GENEL KURUL KONUŞMASI
Konu: SÖZLEŞMELİ ERBAŞ VE ER KANUNU İLE BAZI KANUNLARDA DEĞİŞİKLİK YAPILMASINA DAİR KANUN TASARISI VE CUMHURİYET HALK PARTİSİ GRUP BAŞKANVEKİLİ YALOVA MİLLETVEKİLİ MUHARREM İNCE'NİN; TÜRK SİLAHLI KUVVETLERİ İÇ HİZMET KANUNUNDA DEĞİŞİKLİK YAPILMASINA İLİŞKİN KANUN TEKLİFİ
Yasama Yılı:3
Birleşim:138
Tarih:12.07.2013

MİLLÎ SAVUNMA BAKANI İSMET YILMAZ (Sivas) - Teşekkür ediyorum Sayın Başkanım.

Öncelikle hem ordumuz -Türk Silahlı Kuvvetlerimiz- hem de polisimiz bu devletin hukuki organlarıdır ve her birisi de Türk milletinin güvenliğini sağlamak için? Niye güvenliğini sağlıyor? Anayasa'yla tanınmış, yasalarla tanınmış hak ve özgürlükleri kullanmak için var. Eğer milletin can güvenliğini sağlayamazsan diğer hak ve özgürlükleri kullanamaz, seyahat özgürlüğünü kullanamaz, mülkiyet hakkını  kullanamaz. Dolayısıyla, güvenlik esas çünkü hak ve özgürlüklerin kullanılması için güvenlik gereklidir.

İki: Polisle ordu niye çatışsın? Kendi düşüncenizde var. Polis ve ordu Türkiye devletini daha güçlü kılmak için var, Türkiye Cumhuriyeti vatandaşlarını daha özgür bir ortamda yaşatmak için var.

KAMER GENÇ (Tunceli) - Alternatif kuvvet yaratıyorsunuz işte.

MİLLÎ SAVUNMA BAKANI İSMET YILMAZ (Sivas) - Dolayısıyla da kurumlar arasında iş birliği ve diyalog açısından hiçbir sıkıntı yok. Tüm vatandaşlarımızın böyle olmasını isterim ancak aykırı düşünenler her zaman olabilir ancak bunun da gerçeği yansıtmadığını ben ifade etmek isterim.

Türk Silahlı Kuvvetlerimiz tarihinde hiç olmadığı kadar kendi görevini yapmakta ve en güçlü dönemindedir. Yurt dışında birçok NATO toplantısına katılmış, birçok ülkenin savunma bakanını, silahlı kuvvetlerini gitmiş, görmüş, incelemiş ve birçok anlaşmaya imza atmış bir kişi olarak söylüyorum.

Çıkarılan kayıtlar |
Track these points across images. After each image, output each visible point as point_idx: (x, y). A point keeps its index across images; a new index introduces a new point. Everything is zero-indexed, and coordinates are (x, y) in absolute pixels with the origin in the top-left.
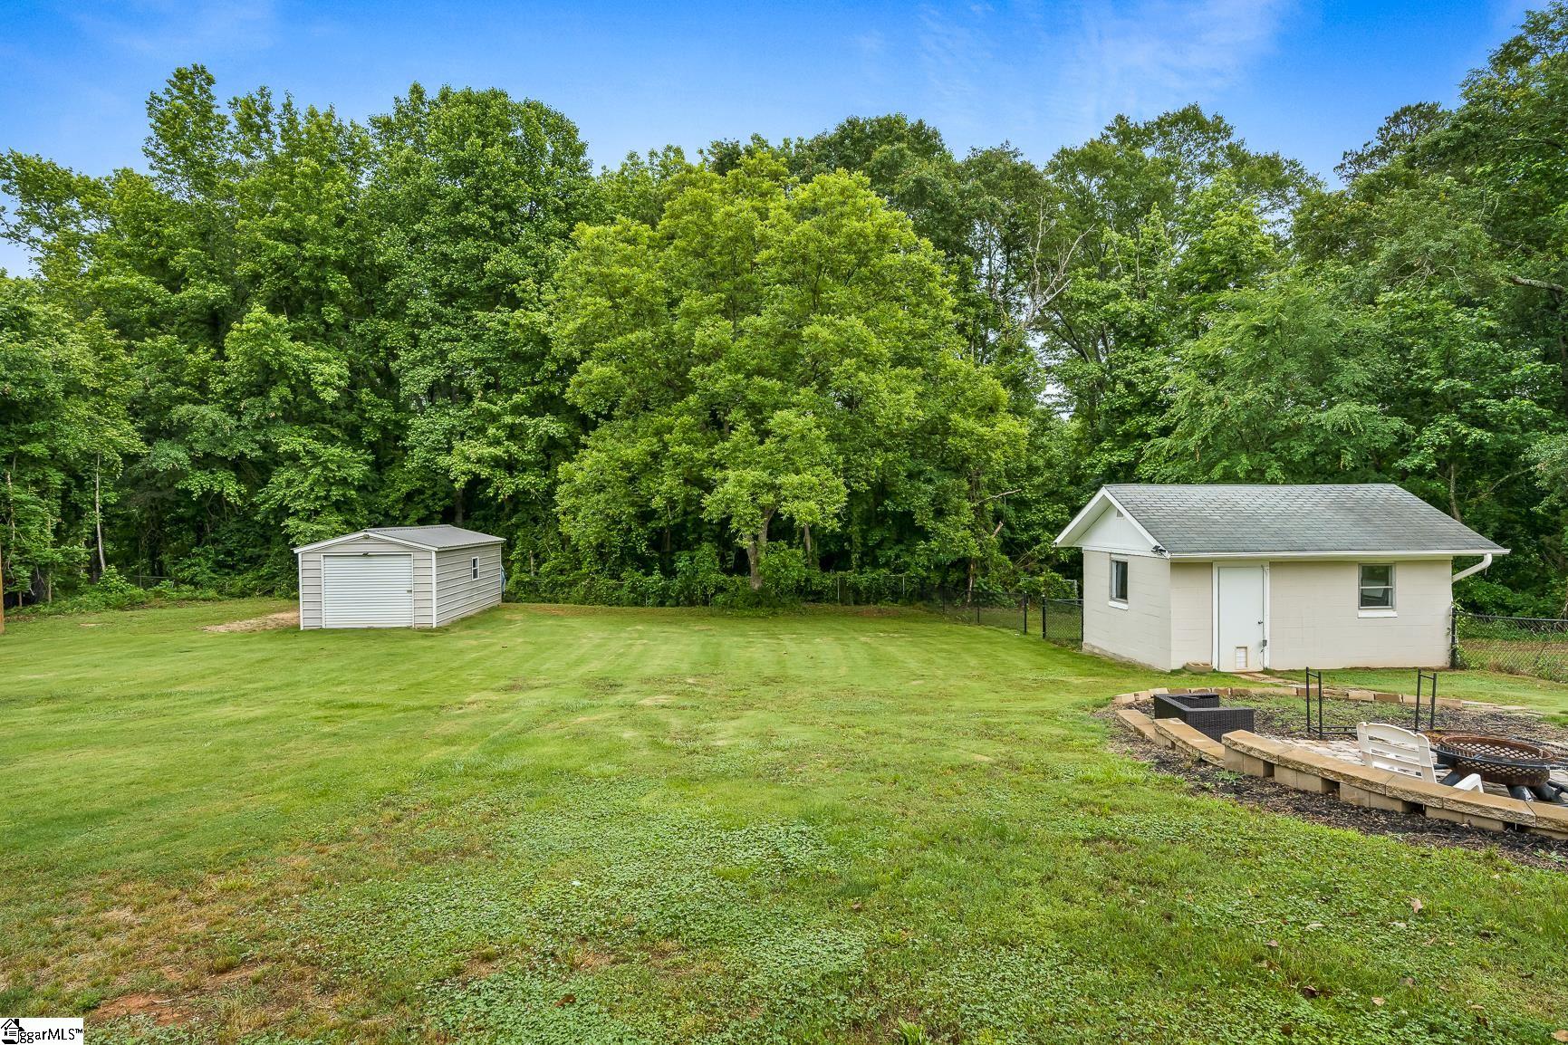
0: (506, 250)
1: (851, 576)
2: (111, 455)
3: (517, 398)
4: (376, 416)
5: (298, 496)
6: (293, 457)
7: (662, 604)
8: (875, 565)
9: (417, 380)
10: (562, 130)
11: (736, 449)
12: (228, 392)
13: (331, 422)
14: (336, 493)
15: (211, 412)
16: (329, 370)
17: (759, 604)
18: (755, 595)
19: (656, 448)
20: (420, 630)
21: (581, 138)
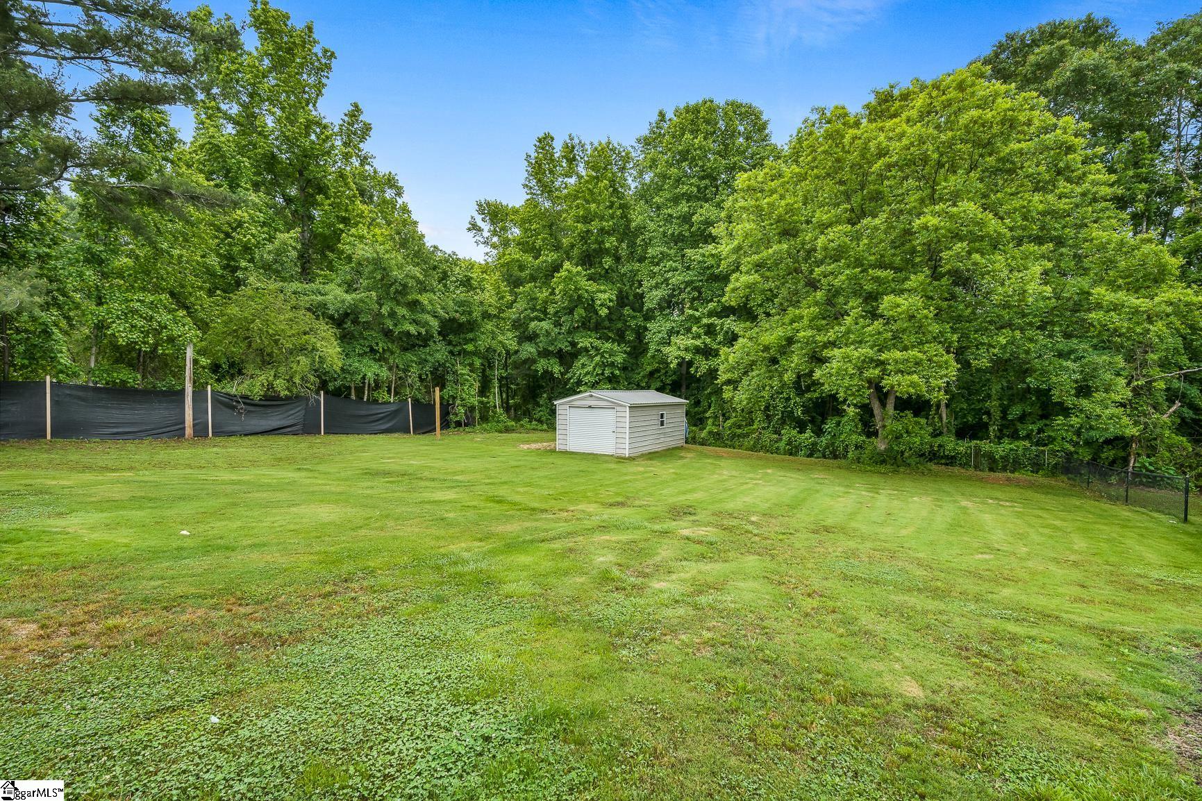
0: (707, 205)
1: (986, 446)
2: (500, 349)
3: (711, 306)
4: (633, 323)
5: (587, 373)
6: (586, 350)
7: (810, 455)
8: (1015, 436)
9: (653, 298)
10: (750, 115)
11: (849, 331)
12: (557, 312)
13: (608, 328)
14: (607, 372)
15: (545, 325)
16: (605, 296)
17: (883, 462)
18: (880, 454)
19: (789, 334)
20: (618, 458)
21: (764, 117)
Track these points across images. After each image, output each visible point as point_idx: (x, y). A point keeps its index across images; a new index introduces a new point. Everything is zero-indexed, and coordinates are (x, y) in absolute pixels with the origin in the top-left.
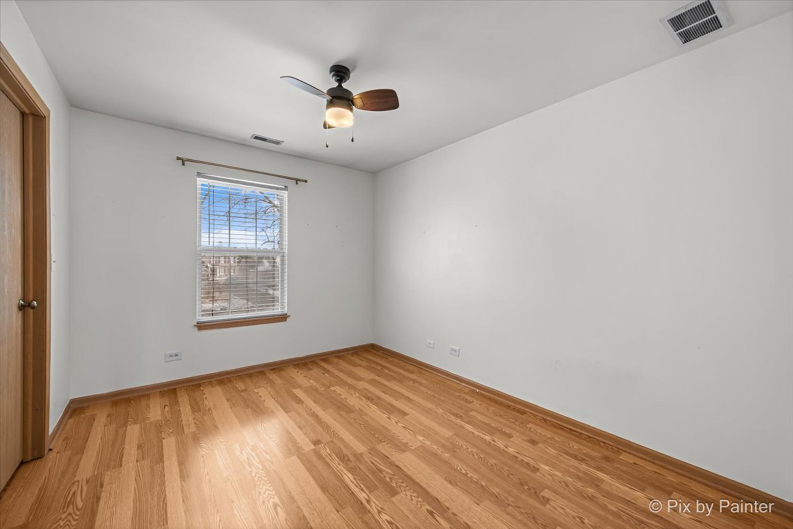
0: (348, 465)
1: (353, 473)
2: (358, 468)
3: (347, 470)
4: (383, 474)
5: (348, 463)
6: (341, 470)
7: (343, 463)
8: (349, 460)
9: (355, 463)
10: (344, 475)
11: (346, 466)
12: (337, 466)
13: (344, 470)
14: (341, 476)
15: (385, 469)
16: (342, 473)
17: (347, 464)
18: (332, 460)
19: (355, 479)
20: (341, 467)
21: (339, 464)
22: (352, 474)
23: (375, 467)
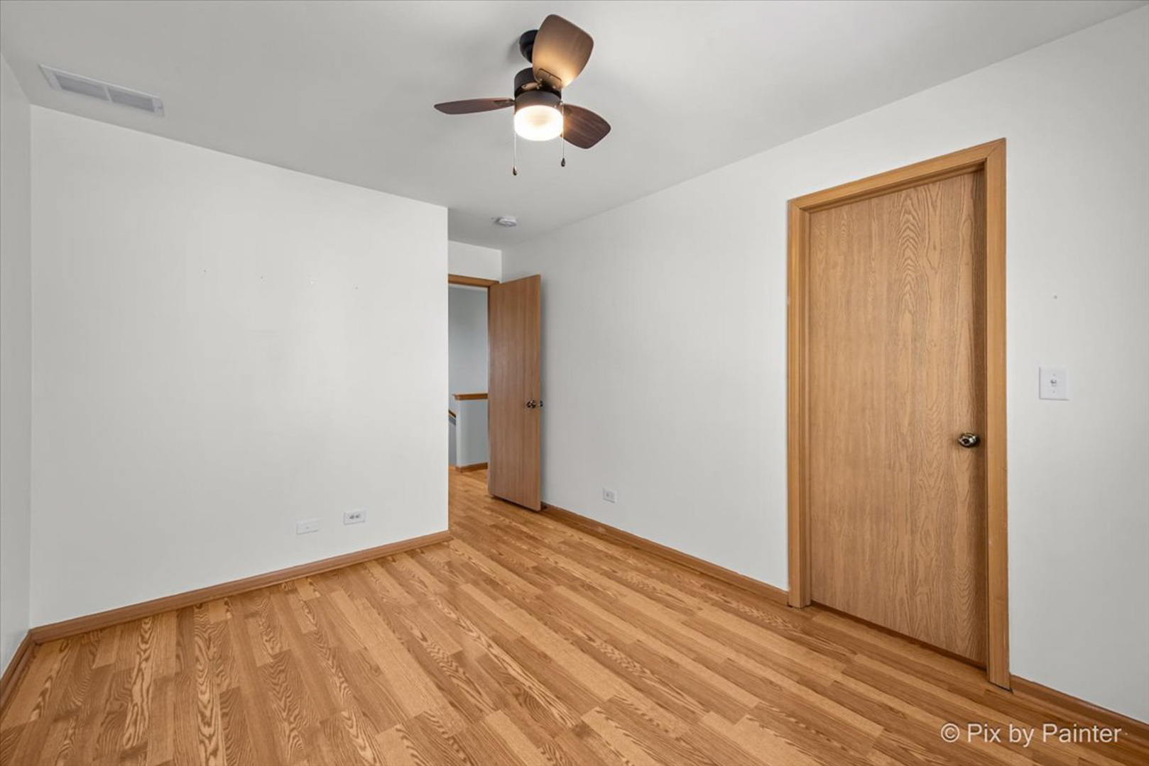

Görev listesi |
(1) Aşağıdaki üç ifadenin Genel Kurul konuşmasına uyup uymadığını belirtin. Her biri için evet ya da hayır deyin ve kararı veren sözleri konuşmadan aynen alıntılayın.
(a) Bakan, polis ve ordunun Türkiye devletini daha güçlü kılmak için var olduğunu söyler.
(b) Bakan, kurumlar arasındaki iş birliğinde bazı sıkıntılar bulunduğunu kabul eder.
(c) Kamer Genç, Sivas milletvekilidir.
(2) Genel Kurul konuşmasını kaldığı yerden sürdürün.

Maddelere göre yanıtlar |
(1)
(a) Evet: "Polis ve ordu Türkiye devletini daha güçlü kılmak için var"
(b) Hayır: "kurumlar arasında iş birliği ve diyalog açısından hiçbir sıkıntı yok"
(c) Hayır: "KAMER GENÇ (Tunceli)"

(2)
Sayın Işık dedi ki: "PKK iç tehdit olarak devam ediyor mu?" Devam ediyor. Bununla ilgili terörle mücadelemiz devam ediyor mu? Devam ediyor, eksiklerimizi de gidermeye çalışıyoruz. Bakın, bugün, burada, terörle mücadele sırasında, Bakanlar Kurulu kararıyla acil durumlarda valilere de gerekirse güvenlik bölgesi ilan edilebilme yetkisi şey ediyoruz. Peki, bir başka arkadaşımız "Ya, şimdi, işte, terörle mücadele yok, silahın bırakıldığı sürece geçildi. Buna ne ihtiyaç vardı?" diyen de oluyor. İşte, gördüğünüz gibi, demek ki ihtiyaç olan kanunlar da getiriliyor. Gönül arzu eder ki burada, bu ülkede hiçbir terörist örgüt olmasın, organ da olmasın, biz bu kanunları da kullanmak, uygulamak durumunda da kalmayalım.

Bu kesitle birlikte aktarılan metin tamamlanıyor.